● Your assignment: If a record holds a picture, drop the picture and return the rest of the record word for word.

Extracted information START

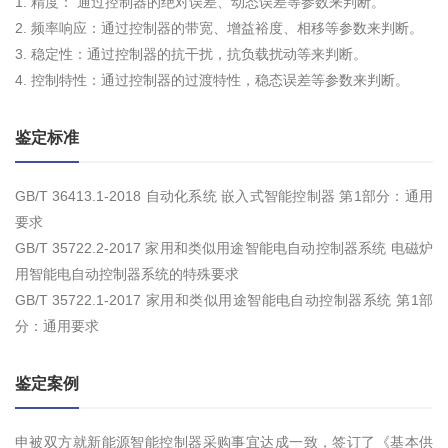
1. 精度： 通过控制器的绝对误差、动态误差等参数来判断。
2. 频率响应：通过控制器的带宽、增益裕度、相移等参数来判断。
3. 稳定性：通过控制器的抗干扰，抗负载扰动等来判断。
4. 控制特性：通过控制器的过渡特性，稳态误差等参数来判断。
鉴定标准
GB/T 36413.1-2018 自动化系统 嵌入式智能控制器 第1部分：通用
要求
GB/T 35722.2-2017 家用和类似用途智能电自动控制器系统 电磁炉
用智能电自动控制器系统的特殊要求
GB/T 35722.1-2017 家用和类似用途智能电自动控制器系统 第1部
分：通用要求
鉴定案例
申被双方就新能源智能控制器采购事宜达成一致，签订了《基本供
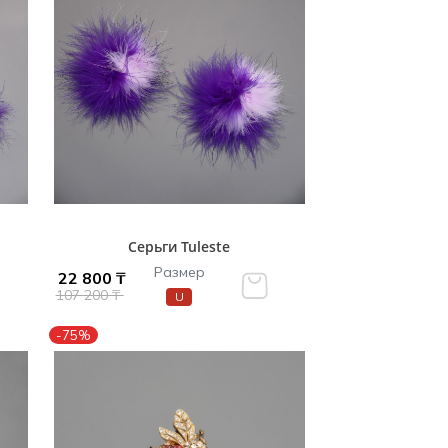
Серьги Tuleste
Размер
22 800 ₸
107 200 ₸
U
-75%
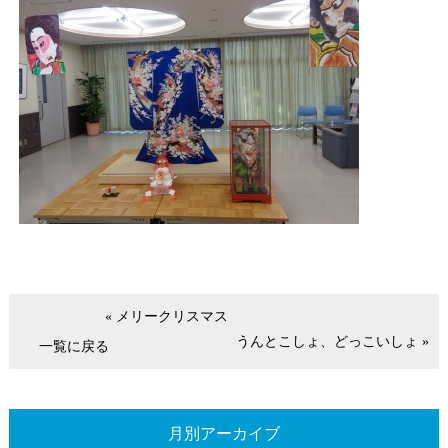
« メリークリスマス
うんとこしょ、どっこいしょ »
一覧に戻る
月別アーカイブ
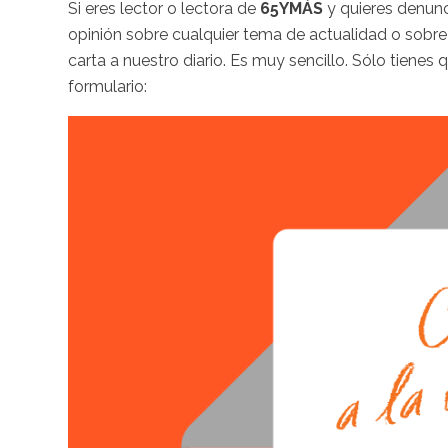
Si eres lector o lectora de
65YMÁS
y quieres denunc
opinión sobre cualquier tema de actualidad o sobre
carta a nuestro diario. Es muy sencillo. Sólo tienes 
formulario:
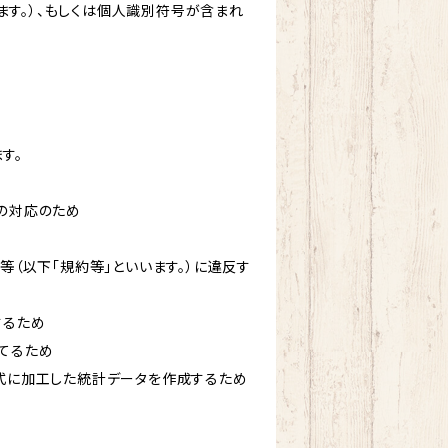
す。）、もしくは個人識別符号が含まれ
す。
への対応のため
等（以下「規約等」といいます。）に違反す
するため
立てるため
形式に加工した統計データを作成するため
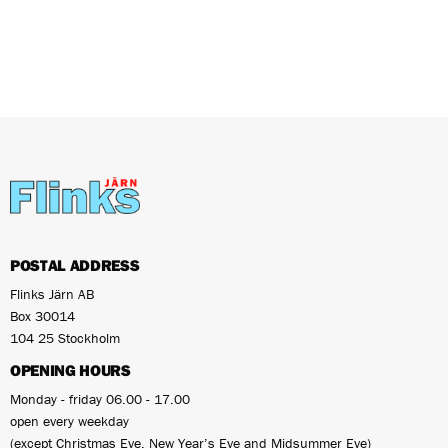
POSTAL ADDRESS
Flinks Järn AB
Box 30014
104 25 Stockholm
OPENING HOURS
Monday - friday 06.00 - 17.00
open every weekday
(except Christmas Eve, New Year’s Eve and Midsummer Eve)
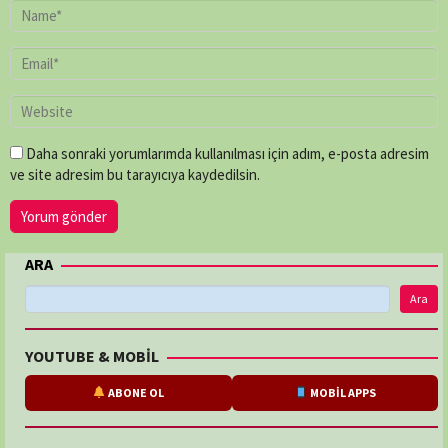
Daha sonraki yorumlarımda kullanılması için adım, e-posta adresim
ve site adresim bu tarayıcıya kaydedilsin.
ARA
Ara
YOUTUBE & MOBİL
ABONE OL
MOBİL APPS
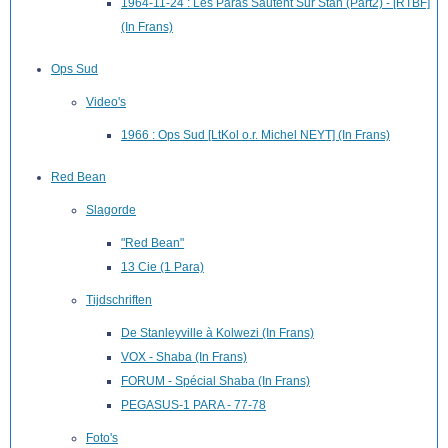
1964-11-24 : Les Paras Sautent Sur Stan (Part2) - [RTBF]
(In Frans)
Ops Sud
Video's
1966 : Ops Sud [LtKol o.r. Michel NEYT] (In Frans)
Red Bean
Slagorde
"Red Bean"
13 Cie (1 Para)
Tijdschriften
De Stanleyville à Kolwezi (In Frans)
VOX - Shaba (In Frans)
FORUM - Spécial Shaba (In Frans)
PEGASUS-1 PARA - 77-78
Foto's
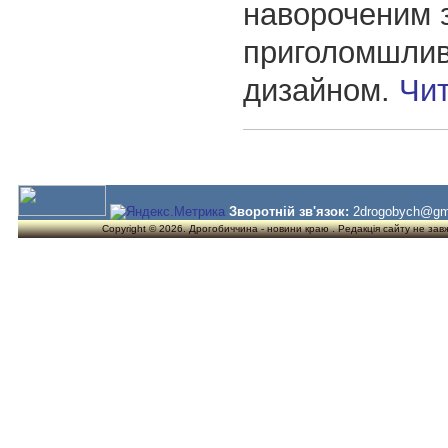
навороченим з
приголомшли
дизайном.
Чи
Зворотній зв'язок:
2drogobych@gm
Copyright © 2026. Дрогобиччина - новини краю . Редакція сайту не завжд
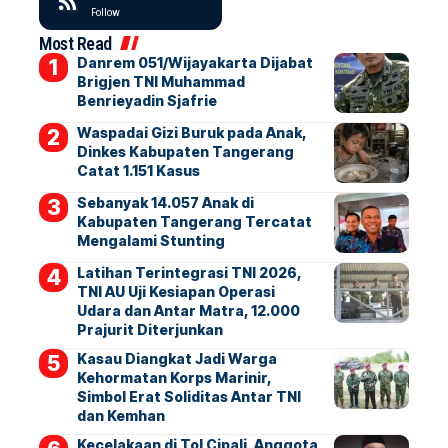
Follow
Most Read
Danrem 051/Wijayakarta Dijabat
Brigjen TNI Muhammad
Benrieyadin Sjafrie
Waspadai Gizi Buruk pada Anak,
Dinkes Kabupaten Tangerang
Catat 1.151 Kasus
Sebanyak 14.057 Anak di
Kabupaten Tangerang Tercatat
Mengalami Stunting
Latihan Terintegrasi TNI 2026,
TNI AU Uji Kesiapan Operasi
Udara dan Antar Matra, 12.000
Prajurit Diterjunkan
Kasau Diangkat Jadi Warga
Kehormatan Korps Marinir,
Simbol Erat Soliditas Antar TNI
dan Kemhan
Kecelakaan di Tol Cipali, Anggota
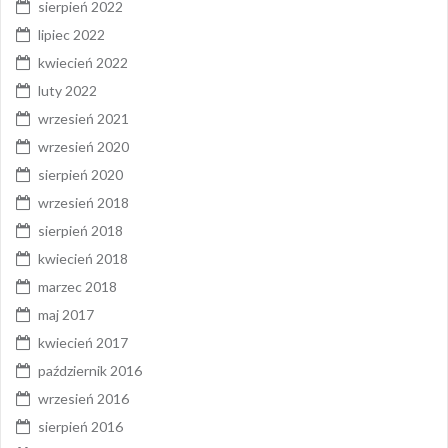
sierpień 2022
lipiec 2022
kwiecień 2022
luty 2022
wrzesień 2021
wrzesień 2020
sierpień 2020
wrzesień 2018
sierpień 2018
kwiecień 2018
marzec 2018
maj 2017
kwiecień 2017
październik 2016
wrzesień 2016
sierpień 2016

Extracted information END

● Solution to the exercise:
1. 精度： 通过控制器的绝对误差、动态误差等参数来判断。
2. 频率响应：通过控制器的带宽、增益裕度、相移等参数来判断。
3. 稳定性：通过控制器的抗干扰，抗负载扰动等来判断。
4. 控制特性：通过控制器的过渡特性，稳态误差等参数来判断。
鉴定标准
GB/T 36413.1-2018 自动化系统 嵌入式智能控制器 第1部分：通用
要求
GB/T 35722.2-2017 家用和类似用途智能电自动控制器系统 电磁炉
用智能电自动控制器系统的特殊要求
GB/T 35722.1-2017 家用和类似用途智能电自动控制器系统 第1部
分：通用要求
鉴定案例
申被双方就新能源智能控制器采购事宜达成一致，签订了《基本供
Серьги Tuleste
Размер
22 800 ₸
107 200 ₸
U
-75%
« メリークリスマス
うんとこしょ、どっこいしょ »
一覧に戻る
月別アーカイブ
Si eres lector o lectora de
65YMÁS
y quieres denunc
opinión sobre cualquier tema de actualidad o sobre
carta a nuestro diario. Es muy sencillo. Sólo tienes 
formulario:
す。）、もしくは個人識別符号が含まれ
す。
への対応のため
等（以下「規約等」といいます。）に違反す
するため
立てるため
形式に加工した統計データを作成するため
POSTAL ADDRESS
Flinks Järn AB
Box 30014
104 25 Stockholm
OPENING HOURS
Monday - friday 06.00 - 17.00
open every weekday
(except Christmas Eve, New Year’s Eve and Midsummer Eve)
Daha sonraki yorumlarımda kullanılması için adım, e-posta adresim
ve site adresim bu tarayıcıya kaydedilsin.
ARA
Ara
YOUTUBE & MOBİL
ABONE OL
MOBİL APPS
1964-11-24 : Les Paras Sautent Sur Stan (Part2) - [RTBF]
(In Frans)
Ops Sud
Video's
1966 : Ops Sud [LtKol o.r. Michel NEYT] (In Frans)
Red Bean
Slagorde
"Red Bean"
13 Cie (1 Para)
Tijdschriften
De Stanleyville à Kolwezi (In Frans)
VOX - Shaba (In Frans)
FORUM - Spécial Shaba (In Frans)
PEGASUS-1 PARA - 77-78
Foto's
навороченим з
приголомшли
дизайном.
Чи
Зворотній зв'язок:
2drogobych@gm
Copyright © 2026. Дрогобиччина - новини краю . Редакція сайту не завжд
Follow
Most Read
Danrem 051/Wijayakarta Dijabat
Brigjen TNI Muhammad
Benrieyadin Sjafrie
Waspadai Gizi Buruk pada Anak,
Dinkes Kabupaten Tangerang
Catat 1.151 Kasus
Sebanyak 14.057 Anak di
Kabupaten Tangerang Tercatat
Mengalami Stunting
Latihan Terintegrasi TNI 2026,
TNI AU Uji Kesiapan Operasi
Udara dan Antar Matra, 12.000
Prajurit Diterjunkan
Kasau Diangkat Jadi Warga
Kehormatan Korps Marinir,
Simbol Erat Soliditas Antar TNI
dan Kemhan
Kecelakaan di Tol Cipali, Anggota
sierpień 2022
lipiec 2022
kwiecień 2022
luty 2022
wrzesień 2021
wrzesień 2020
sierpień 2020
wrzesień 2018
sierpień 2018
kwiecień 2018
marzec 2018
maj 2017
kwiecień 2017
październik 2016
wrzesień 2016
sierpień 2016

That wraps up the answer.